[Source material — start]

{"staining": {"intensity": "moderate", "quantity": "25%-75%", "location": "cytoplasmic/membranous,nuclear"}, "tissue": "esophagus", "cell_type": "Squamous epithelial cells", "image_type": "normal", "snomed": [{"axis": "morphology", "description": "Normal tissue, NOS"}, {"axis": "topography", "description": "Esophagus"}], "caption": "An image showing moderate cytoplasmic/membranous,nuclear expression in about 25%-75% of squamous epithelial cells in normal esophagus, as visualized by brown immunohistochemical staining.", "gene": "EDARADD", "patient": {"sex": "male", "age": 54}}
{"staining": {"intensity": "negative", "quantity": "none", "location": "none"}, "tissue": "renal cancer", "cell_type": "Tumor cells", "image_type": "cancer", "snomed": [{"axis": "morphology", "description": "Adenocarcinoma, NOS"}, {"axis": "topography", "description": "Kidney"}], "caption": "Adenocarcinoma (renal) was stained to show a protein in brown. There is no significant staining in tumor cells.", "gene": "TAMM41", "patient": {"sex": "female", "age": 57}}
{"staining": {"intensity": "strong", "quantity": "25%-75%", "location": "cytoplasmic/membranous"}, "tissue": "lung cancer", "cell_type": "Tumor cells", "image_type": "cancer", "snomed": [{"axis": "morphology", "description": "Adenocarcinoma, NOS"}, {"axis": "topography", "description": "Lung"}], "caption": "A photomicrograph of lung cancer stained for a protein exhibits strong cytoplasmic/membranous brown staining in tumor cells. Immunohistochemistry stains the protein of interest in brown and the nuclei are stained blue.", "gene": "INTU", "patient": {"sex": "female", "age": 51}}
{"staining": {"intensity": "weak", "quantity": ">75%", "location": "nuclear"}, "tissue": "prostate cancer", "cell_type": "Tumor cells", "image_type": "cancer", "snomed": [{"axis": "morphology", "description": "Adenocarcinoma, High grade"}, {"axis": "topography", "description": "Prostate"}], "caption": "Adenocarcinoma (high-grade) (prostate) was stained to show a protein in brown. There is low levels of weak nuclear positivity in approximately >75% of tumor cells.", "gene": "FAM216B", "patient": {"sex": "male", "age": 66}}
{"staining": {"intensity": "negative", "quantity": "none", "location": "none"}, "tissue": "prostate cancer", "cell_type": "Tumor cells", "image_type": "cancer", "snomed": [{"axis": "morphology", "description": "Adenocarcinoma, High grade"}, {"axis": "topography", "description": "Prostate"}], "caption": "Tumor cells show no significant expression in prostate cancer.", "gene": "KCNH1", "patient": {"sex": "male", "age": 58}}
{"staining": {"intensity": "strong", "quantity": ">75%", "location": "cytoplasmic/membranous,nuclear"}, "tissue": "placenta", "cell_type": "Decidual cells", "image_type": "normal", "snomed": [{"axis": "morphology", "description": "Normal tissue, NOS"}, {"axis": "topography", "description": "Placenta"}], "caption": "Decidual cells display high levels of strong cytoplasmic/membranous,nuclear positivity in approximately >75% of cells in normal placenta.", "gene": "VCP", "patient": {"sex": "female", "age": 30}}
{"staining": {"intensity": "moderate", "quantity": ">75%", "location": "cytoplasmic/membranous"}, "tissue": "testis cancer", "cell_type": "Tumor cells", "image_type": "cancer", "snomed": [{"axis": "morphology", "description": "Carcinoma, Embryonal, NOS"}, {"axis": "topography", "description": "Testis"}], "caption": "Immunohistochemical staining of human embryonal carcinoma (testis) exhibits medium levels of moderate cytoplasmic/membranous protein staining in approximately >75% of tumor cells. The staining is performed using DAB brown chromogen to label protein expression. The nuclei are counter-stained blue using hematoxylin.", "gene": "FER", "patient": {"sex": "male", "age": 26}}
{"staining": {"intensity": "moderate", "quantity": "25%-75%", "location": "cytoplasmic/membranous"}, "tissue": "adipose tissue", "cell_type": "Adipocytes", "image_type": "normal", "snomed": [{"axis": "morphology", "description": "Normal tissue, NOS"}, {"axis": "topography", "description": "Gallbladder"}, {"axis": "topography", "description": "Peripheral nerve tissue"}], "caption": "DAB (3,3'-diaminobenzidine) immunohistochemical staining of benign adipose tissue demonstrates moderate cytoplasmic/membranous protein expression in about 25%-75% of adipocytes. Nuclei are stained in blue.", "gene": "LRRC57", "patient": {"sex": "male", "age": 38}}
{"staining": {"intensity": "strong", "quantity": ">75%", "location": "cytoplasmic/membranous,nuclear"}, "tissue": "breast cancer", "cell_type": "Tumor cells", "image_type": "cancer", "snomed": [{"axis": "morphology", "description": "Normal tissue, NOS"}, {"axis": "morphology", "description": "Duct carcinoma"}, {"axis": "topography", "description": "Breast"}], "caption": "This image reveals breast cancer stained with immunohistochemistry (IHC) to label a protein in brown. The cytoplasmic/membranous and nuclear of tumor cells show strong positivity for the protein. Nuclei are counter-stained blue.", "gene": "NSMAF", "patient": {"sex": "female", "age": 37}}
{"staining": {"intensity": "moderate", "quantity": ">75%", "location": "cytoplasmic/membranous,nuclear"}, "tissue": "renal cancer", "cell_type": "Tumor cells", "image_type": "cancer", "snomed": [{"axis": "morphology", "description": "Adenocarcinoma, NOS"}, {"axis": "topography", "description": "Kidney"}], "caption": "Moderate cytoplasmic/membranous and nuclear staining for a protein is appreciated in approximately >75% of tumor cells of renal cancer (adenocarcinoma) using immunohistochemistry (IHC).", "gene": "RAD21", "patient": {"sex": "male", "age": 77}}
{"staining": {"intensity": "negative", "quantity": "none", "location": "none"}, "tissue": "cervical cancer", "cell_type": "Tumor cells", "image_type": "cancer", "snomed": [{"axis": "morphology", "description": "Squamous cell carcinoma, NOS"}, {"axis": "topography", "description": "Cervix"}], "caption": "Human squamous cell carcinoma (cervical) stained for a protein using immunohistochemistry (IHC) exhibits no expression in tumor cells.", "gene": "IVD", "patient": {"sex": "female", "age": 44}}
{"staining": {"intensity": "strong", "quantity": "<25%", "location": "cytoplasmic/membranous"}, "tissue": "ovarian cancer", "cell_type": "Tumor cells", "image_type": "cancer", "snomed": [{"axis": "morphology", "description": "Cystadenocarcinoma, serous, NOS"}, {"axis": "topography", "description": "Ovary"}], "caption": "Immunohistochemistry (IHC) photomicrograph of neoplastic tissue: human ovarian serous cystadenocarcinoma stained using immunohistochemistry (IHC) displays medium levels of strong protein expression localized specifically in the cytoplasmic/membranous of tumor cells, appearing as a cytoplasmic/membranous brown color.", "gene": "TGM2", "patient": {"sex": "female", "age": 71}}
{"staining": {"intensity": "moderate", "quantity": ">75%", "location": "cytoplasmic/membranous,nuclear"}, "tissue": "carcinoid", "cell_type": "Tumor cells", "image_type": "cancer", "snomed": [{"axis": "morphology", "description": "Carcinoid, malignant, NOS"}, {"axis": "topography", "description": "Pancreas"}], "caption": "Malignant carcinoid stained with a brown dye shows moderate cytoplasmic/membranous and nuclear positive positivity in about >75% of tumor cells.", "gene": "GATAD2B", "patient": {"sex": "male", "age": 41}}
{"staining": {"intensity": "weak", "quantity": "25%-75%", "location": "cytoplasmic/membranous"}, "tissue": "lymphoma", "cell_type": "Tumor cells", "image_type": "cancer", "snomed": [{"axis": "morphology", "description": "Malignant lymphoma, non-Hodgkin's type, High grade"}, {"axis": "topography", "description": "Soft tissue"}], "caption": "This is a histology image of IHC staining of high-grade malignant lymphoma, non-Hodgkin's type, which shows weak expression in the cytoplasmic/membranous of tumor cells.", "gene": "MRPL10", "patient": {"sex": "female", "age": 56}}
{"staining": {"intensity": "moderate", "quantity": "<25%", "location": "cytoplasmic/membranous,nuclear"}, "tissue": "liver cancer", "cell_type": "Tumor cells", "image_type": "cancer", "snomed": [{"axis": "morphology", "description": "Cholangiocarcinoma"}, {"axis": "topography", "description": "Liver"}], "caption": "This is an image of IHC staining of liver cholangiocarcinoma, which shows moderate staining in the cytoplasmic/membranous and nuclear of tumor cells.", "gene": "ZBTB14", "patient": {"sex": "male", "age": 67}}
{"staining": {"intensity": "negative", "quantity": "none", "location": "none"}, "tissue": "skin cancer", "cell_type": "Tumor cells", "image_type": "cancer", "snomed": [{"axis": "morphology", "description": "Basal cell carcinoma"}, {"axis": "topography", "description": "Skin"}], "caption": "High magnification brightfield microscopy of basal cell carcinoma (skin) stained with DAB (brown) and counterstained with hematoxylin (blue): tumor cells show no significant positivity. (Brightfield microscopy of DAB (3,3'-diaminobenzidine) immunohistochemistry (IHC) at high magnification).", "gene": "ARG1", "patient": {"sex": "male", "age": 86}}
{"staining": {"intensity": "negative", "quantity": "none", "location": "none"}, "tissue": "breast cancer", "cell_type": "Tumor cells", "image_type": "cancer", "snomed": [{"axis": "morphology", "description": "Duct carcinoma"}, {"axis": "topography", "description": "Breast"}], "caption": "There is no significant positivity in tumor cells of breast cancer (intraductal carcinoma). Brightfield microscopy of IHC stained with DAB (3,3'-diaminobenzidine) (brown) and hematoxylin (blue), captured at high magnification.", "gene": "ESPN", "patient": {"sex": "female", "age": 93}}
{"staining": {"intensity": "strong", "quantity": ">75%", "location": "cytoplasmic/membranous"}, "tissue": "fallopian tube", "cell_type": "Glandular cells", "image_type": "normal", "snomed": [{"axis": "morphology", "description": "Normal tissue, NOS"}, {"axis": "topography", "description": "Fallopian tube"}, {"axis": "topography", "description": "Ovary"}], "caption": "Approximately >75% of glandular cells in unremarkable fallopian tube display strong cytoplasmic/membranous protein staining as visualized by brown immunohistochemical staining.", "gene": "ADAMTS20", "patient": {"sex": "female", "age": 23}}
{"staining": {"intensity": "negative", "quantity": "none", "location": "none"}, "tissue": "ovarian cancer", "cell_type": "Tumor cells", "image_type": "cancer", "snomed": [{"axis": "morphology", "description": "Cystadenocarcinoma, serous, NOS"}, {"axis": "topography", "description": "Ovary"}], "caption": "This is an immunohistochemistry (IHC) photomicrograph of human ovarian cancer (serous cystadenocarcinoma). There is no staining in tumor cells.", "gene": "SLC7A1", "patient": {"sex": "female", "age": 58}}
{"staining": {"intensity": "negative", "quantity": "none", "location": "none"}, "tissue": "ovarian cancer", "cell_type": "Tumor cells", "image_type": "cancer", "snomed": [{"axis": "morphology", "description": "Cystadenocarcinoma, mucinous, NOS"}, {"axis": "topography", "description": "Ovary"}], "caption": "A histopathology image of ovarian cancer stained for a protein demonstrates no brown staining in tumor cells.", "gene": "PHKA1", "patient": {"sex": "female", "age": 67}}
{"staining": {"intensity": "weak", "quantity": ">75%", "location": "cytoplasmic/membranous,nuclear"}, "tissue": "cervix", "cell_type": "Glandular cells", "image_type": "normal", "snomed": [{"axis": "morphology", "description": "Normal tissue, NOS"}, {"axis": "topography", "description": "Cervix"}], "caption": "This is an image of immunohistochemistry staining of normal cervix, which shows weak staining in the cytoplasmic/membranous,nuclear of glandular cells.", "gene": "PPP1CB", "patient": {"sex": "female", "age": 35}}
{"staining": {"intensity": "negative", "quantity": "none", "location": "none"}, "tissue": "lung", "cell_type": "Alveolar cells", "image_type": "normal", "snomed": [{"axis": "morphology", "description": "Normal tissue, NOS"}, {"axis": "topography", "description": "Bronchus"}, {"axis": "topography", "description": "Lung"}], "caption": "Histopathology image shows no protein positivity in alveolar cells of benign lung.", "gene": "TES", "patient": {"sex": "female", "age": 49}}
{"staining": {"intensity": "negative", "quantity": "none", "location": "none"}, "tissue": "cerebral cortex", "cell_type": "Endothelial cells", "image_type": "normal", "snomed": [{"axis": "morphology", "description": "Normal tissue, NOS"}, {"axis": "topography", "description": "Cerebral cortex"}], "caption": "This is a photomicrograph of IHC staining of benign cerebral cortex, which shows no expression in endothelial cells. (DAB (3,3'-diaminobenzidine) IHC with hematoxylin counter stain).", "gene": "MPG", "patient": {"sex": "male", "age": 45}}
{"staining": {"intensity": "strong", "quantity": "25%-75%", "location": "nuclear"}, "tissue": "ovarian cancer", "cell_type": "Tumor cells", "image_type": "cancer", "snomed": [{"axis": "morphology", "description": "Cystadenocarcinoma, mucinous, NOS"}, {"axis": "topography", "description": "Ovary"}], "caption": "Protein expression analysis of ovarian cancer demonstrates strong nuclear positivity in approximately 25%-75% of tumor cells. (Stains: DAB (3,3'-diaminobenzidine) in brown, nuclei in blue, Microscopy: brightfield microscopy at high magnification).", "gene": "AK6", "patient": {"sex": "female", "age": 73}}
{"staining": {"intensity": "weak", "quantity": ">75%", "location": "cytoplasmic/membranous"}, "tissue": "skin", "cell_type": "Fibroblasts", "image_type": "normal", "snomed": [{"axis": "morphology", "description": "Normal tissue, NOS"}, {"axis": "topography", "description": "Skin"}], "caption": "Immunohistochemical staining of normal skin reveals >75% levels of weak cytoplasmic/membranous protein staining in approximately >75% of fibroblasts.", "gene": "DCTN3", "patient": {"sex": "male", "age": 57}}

[Source material — finish]

◆ **To do**
Please give back the records exactly as written, beginning at the first line and including the line that holds "(high-grade) (prostate) was" as the last.

◆ **Output**
{"staining": {"intensity": "moderate", "quantity": "25%-75%", "location": "cytoplasmic/membranous,nuclear"}, "tissue": "esophagus", "cell_type": "Squamous epithelial cells", "image_type": "normal", "snomed": [{"axis": "morphology", "description": "Normal tissue, NOS"}, {"axis": "topography", "description": "Esophagus"}], "caption": "An image showing moderate cytoplasmic/membranous,nuclear expression in about 25%-75% of squamous epithelial cells in normal esophagus, as visualized by brown immunohistochemical staining.", "gene": "EDARADD", "patient": {"sex": "male", "age": 54}}
{"staining": {"intensity": "negative", "quantity": "none", "location": "none"}, "tissue": "renal cancer", "cell_type": "Tumor cells", "image_type": "cancer", "snomed": [{"axis": "morphology", "description": "Adenocarcinoma, NOS"}, {"axis": "topography", "description": "Kidney"}], "caption": "Adenocarcinoma (renal) was stained to show a protein in brown. There is no significant staining in tumor cells.", "gene": "TAMM41", "patient": {"sex": "female", "age": 57}}
{"staining": {"intensity": "strong", "quantity": "25%-75%", "location": "cytoplasmic/membranous"}, "tissue": "lung cancer", "cell_type": "Tumor cells", "image_type": "cancer", "snomed": [{"axis": "morphology", "description": "Adenocarcinoma, NOS"}, {"axis": "topography", "description": "Lung"}], "caption": "A photomicrograph of lung cancer stained for a protein exhibits strong cytoplasmic/membranous brown staining in tumor cells. Immunohistochemistry stains the protein of interest in brown and the nuclei are stained blue.", "gene": "INTU", "patient": {"sex": "female", "age": 51}}
{"staining": {"intensity": "weak", "quantity": ">75%", "location": "nuclear"}, "tissue": "prostate cancer", "cell_type": "Tumor cells", "image_type": "cancer", "snomed": [{"axis": "morphology", "description": "Adenocarcinoma, High grade"}, {"axis": "topography", "description": "Prostate"}], "caption": "Adenocarcinoma (high-grade) (prostate) was stained to show a protein in brown. There is low levels of weak nuclear positivity in approximately >75% of tumor cells.", "gene": "FAM216B", "patient": {"sex": "male", "age": 66}}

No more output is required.